▶ _Input records_
=-=-=-=-=
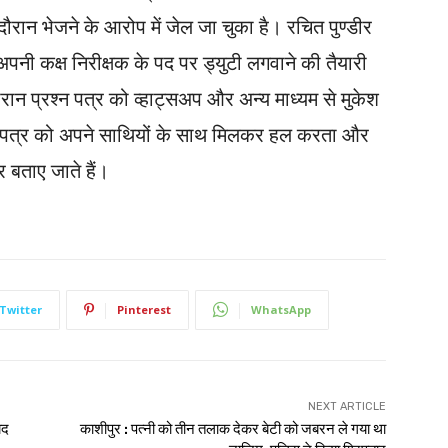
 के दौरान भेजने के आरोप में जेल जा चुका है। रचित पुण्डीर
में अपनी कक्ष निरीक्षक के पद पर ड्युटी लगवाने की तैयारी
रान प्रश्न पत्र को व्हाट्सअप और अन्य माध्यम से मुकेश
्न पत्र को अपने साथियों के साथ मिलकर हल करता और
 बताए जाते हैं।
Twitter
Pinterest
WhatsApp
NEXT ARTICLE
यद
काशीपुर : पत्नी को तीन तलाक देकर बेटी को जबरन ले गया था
=-=-=-=-=
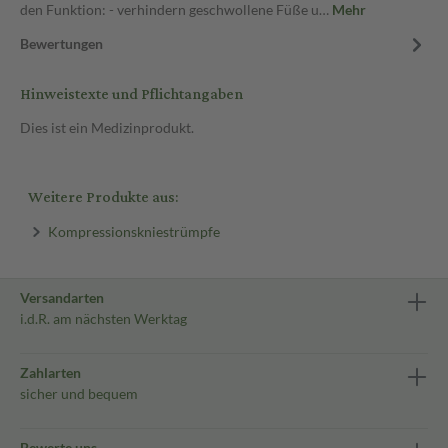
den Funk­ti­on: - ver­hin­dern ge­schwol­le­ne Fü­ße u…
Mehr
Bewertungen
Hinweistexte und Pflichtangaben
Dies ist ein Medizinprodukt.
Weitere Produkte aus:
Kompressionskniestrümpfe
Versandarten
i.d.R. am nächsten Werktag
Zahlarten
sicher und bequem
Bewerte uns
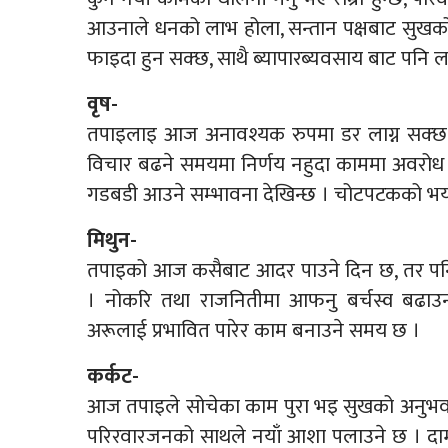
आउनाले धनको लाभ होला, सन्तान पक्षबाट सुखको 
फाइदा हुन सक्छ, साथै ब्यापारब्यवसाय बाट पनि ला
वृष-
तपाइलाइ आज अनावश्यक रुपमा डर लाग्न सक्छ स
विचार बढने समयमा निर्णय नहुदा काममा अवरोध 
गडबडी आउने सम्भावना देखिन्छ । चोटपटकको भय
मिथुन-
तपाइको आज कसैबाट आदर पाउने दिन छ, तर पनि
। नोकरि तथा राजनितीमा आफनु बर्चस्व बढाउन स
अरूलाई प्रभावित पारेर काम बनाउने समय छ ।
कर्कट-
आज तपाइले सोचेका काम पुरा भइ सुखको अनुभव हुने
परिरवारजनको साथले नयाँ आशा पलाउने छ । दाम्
=-=-=-=-=
▶ _What to work on_
Among the records above, only the lines between the line holding "विचार बढने समयमा निर्णय नहुदा काममा अवरोध" and the line holding "परिरवारजनको साथले नयाँ आशा पलाउने छ । दाम्", inclusive, are to be output, exactly as written.

▶ _Solution below_
विचार बढने समयमा निर्णय नहुदा काममा अवरोध 
गडबडी आउने सम्भावना देखिन्छ । चोटपटकको भय
मिथुन-
तपाइको आज कसैबाट आदर पाउने दिन छ, तर पनि
। नोकरि तथा राजनितीमा आफनु बर्चस्व बढाउन स
अरूलाई प्रभावित पारेर काम बनाउने समय छ ।
कर्कट-
आज तपाइले सोचेका काम पुरा भइ सुखको अनुभव हुने
परिरवारजनको साथले नयाँ आशा पलाउने छ । दाम्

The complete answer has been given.